According to a Sky News reporter on the flight that arrived in London on Saturday morning, some passengers booed Johnson on the flight to Britain.

It would be an extraordinary political renaissance for the former journalist and ex-mayor of London, who left Downing Street surrounded by scandal but complained that his colleagues had “changed the rules halfway through the election race” – an attack on Tory MPs who were not allowed to work. full mandate.

Former defense secretary Penny Mordaunt has become the first contender to formally announce her intention to run for the next Conservative Party leader, but Johnson and Rishi Sunak, his former finance minister, are the favorites ahead of next week’s vote.

The prospect of Johnson returning to power is a contentious issue for many in the Conservative Party, which is deeply divided after the removal of four prime ministers in six years.

For some Tory MPs, Johnson is a specialist vote-getter, able to attract the attention of voters across the country not only with his fame, but also with his style of energetic optimism.

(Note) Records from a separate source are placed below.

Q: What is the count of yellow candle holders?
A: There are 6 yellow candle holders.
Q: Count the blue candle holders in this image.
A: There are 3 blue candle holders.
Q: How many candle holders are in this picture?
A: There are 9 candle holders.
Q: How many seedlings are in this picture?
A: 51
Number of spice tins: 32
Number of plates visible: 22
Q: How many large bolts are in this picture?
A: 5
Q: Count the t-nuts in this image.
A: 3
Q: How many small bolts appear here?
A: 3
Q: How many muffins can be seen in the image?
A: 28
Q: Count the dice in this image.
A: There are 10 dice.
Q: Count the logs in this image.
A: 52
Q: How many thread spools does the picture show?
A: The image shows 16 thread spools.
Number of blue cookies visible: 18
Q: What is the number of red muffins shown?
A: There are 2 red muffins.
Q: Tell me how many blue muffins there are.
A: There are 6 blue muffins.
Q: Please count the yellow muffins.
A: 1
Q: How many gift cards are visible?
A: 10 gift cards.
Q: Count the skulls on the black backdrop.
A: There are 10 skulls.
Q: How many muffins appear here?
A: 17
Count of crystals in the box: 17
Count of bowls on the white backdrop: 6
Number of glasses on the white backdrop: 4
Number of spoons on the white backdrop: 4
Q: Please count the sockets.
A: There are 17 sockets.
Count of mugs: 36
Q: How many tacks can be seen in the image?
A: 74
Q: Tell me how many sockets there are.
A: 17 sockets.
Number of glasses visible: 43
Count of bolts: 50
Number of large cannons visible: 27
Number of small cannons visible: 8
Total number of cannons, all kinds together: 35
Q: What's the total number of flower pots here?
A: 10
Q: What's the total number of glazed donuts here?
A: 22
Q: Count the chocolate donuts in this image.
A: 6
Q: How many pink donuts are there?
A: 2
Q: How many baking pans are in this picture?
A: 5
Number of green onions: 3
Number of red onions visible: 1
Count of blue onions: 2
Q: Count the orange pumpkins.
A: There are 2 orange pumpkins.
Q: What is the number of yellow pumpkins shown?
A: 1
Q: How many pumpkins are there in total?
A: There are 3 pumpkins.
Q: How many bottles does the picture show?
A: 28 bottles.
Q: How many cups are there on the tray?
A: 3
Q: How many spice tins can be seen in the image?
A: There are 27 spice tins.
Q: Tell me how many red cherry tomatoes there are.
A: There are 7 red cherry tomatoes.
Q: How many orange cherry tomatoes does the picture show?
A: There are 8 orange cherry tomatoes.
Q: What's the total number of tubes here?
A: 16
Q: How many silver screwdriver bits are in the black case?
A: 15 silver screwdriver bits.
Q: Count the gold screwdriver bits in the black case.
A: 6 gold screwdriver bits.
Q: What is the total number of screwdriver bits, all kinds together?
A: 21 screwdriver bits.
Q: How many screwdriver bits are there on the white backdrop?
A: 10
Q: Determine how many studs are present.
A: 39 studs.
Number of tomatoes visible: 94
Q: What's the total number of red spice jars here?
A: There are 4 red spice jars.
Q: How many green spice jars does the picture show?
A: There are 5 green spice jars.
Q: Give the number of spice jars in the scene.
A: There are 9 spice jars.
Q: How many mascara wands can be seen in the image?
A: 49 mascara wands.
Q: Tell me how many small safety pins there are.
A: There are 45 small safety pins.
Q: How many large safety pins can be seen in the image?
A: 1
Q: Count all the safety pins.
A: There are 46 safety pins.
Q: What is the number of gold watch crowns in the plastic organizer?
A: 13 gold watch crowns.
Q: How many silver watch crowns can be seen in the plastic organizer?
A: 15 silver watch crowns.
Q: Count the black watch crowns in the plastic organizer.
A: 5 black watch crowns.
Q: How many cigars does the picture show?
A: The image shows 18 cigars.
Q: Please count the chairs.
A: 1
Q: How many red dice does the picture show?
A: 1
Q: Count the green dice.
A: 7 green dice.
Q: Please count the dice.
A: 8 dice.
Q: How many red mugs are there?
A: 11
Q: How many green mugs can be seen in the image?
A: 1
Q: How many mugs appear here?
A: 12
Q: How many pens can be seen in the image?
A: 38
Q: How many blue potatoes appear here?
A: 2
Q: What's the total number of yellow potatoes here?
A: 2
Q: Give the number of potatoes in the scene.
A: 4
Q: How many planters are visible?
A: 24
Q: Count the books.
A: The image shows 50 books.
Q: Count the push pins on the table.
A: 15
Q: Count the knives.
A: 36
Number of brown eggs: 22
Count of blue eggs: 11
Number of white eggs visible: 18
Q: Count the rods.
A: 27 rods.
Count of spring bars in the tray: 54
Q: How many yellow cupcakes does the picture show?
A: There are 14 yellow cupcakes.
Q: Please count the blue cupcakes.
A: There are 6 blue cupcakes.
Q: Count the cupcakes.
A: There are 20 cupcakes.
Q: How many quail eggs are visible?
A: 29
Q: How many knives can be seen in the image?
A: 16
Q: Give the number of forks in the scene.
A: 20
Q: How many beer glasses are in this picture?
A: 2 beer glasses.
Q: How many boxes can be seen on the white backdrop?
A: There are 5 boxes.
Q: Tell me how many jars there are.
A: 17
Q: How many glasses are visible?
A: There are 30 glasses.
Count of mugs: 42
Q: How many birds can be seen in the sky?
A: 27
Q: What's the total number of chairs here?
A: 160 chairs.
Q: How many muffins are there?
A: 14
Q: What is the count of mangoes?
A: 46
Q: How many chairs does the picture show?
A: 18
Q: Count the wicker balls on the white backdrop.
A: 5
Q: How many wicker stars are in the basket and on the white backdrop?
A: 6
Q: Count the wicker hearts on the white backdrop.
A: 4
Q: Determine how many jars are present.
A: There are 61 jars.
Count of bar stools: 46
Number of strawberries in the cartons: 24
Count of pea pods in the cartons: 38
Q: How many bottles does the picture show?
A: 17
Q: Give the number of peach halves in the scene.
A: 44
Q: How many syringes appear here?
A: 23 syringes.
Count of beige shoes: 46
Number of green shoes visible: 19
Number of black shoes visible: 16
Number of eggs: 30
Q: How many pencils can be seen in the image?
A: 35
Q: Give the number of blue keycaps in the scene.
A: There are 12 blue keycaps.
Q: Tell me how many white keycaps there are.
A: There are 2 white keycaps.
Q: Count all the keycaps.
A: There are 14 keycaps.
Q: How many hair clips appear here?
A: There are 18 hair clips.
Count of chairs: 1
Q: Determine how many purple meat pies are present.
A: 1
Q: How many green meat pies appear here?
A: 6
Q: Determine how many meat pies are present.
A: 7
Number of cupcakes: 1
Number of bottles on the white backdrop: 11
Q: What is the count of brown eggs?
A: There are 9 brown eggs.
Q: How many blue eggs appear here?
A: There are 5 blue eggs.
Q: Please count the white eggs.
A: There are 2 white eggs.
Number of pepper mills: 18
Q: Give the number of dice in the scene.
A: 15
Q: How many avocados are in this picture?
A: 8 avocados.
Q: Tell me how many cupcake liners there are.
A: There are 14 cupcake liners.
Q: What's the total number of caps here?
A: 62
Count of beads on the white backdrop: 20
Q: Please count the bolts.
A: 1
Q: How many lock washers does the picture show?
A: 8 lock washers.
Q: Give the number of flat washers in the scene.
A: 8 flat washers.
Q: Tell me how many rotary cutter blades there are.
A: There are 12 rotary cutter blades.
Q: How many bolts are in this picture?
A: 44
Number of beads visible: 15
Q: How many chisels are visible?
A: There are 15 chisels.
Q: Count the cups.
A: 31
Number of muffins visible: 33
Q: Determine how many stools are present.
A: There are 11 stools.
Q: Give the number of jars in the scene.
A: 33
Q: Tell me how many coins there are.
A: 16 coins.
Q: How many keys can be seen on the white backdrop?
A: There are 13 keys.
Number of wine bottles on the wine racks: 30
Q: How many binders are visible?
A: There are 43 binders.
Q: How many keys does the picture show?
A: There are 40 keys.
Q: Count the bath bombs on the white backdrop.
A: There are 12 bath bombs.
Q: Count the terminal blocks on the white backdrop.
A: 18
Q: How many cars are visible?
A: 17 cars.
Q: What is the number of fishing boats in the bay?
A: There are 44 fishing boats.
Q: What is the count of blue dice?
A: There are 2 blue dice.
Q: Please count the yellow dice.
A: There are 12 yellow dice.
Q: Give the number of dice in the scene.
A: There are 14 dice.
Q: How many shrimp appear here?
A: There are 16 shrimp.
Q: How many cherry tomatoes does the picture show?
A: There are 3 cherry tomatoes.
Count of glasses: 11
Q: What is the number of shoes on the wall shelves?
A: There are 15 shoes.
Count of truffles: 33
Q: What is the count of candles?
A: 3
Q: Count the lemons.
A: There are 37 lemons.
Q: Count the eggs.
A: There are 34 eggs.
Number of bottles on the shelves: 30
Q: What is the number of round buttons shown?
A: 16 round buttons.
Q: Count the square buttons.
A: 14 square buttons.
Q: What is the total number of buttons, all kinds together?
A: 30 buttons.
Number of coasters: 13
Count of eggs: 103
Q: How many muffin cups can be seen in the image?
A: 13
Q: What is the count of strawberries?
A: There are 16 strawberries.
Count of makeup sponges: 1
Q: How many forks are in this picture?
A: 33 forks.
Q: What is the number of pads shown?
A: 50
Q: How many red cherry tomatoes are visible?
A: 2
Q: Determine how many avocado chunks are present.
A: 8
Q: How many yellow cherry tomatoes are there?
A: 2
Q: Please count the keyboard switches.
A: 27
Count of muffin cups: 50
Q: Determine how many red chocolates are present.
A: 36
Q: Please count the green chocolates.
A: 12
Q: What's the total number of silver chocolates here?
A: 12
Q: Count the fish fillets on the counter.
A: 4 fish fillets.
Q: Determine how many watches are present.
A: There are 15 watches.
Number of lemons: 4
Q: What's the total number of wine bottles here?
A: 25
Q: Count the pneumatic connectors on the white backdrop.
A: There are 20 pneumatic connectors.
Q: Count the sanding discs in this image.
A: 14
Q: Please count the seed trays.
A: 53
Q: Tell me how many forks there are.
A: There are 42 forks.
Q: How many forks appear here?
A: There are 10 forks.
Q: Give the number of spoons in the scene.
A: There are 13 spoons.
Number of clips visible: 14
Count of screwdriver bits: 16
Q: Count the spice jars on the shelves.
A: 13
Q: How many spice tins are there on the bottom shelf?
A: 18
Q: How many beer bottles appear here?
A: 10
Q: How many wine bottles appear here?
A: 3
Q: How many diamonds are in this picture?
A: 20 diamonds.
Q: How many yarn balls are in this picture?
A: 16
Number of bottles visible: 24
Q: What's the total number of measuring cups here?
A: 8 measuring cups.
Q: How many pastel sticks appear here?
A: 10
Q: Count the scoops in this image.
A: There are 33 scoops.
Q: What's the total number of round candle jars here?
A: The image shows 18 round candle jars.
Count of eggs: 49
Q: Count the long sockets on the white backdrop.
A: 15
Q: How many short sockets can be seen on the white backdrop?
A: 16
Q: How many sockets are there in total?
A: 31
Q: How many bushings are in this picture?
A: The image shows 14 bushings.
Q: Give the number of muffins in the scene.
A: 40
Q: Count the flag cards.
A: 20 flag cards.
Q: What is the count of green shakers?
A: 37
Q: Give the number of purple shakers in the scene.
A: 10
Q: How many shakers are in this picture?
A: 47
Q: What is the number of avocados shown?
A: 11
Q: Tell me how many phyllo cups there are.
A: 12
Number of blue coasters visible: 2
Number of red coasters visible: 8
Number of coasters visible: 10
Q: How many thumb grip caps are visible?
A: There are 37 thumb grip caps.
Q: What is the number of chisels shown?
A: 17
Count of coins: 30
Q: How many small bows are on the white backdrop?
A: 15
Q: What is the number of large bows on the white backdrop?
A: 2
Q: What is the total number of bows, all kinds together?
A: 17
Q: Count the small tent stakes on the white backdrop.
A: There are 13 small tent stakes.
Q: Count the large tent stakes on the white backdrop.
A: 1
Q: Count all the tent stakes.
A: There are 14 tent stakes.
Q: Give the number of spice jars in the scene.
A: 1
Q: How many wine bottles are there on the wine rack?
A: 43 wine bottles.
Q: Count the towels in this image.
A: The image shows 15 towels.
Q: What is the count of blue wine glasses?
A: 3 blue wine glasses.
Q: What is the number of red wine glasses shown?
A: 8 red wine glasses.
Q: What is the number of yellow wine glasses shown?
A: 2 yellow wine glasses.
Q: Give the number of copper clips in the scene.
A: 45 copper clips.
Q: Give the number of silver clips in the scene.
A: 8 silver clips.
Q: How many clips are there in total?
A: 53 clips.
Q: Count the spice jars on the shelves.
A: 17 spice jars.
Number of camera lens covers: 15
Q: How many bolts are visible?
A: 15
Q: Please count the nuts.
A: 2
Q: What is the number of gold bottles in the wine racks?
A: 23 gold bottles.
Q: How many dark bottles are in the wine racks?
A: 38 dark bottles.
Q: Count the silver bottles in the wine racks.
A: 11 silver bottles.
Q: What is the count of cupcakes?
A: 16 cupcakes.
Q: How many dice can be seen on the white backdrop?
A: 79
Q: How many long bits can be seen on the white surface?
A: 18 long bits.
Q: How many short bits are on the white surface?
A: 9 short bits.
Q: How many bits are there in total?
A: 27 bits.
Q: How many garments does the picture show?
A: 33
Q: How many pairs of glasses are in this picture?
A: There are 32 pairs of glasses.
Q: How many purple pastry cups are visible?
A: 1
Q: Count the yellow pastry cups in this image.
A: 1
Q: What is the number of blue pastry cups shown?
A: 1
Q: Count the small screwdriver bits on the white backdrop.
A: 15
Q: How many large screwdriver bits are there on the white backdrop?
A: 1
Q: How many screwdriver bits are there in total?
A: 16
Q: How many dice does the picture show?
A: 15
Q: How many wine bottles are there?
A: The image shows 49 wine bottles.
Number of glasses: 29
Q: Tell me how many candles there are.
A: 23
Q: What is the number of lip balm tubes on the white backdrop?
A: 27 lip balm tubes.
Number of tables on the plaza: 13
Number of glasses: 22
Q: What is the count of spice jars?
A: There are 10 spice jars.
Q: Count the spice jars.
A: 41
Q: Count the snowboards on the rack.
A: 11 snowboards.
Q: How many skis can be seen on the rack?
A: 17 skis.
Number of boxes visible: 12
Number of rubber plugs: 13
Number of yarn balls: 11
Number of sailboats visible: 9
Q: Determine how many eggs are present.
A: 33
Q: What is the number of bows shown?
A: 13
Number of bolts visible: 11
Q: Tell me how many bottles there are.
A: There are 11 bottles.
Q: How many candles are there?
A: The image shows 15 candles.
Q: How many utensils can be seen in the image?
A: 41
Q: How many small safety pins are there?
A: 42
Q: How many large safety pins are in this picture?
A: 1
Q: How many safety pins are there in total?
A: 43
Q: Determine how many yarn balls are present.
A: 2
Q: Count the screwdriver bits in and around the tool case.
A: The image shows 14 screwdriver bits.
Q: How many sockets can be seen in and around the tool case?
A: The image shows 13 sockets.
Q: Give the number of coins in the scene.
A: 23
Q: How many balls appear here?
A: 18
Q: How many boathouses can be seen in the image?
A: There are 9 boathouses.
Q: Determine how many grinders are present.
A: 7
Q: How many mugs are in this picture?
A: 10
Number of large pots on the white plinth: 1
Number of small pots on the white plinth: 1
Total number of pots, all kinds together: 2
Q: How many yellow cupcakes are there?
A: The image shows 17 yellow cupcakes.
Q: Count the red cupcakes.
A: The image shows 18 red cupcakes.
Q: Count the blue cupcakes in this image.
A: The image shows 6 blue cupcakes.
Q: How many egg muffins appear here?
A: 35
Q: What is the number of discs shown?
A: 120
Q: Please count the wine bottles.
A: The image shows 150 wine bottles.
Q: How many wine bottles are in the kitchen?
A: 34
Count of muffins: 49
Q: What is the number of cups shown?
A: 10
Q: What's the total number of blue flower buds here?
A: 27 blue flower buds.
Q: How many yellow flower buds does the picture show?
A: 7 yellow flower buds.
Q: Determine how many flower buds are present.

For others, he is a toxic figure and the question is whether he can convince the dozens of MPs who have deserted him that he is now the man who can unite the party and reverse its decline.

Conservative MP Andrew Stephenson said on Saturday that Johnson was a “proven prime minister” who pushed for Brexit, boasted of a rapid roll-out of Covid vaccinations and was one of Ukraine’s most vocal supporters.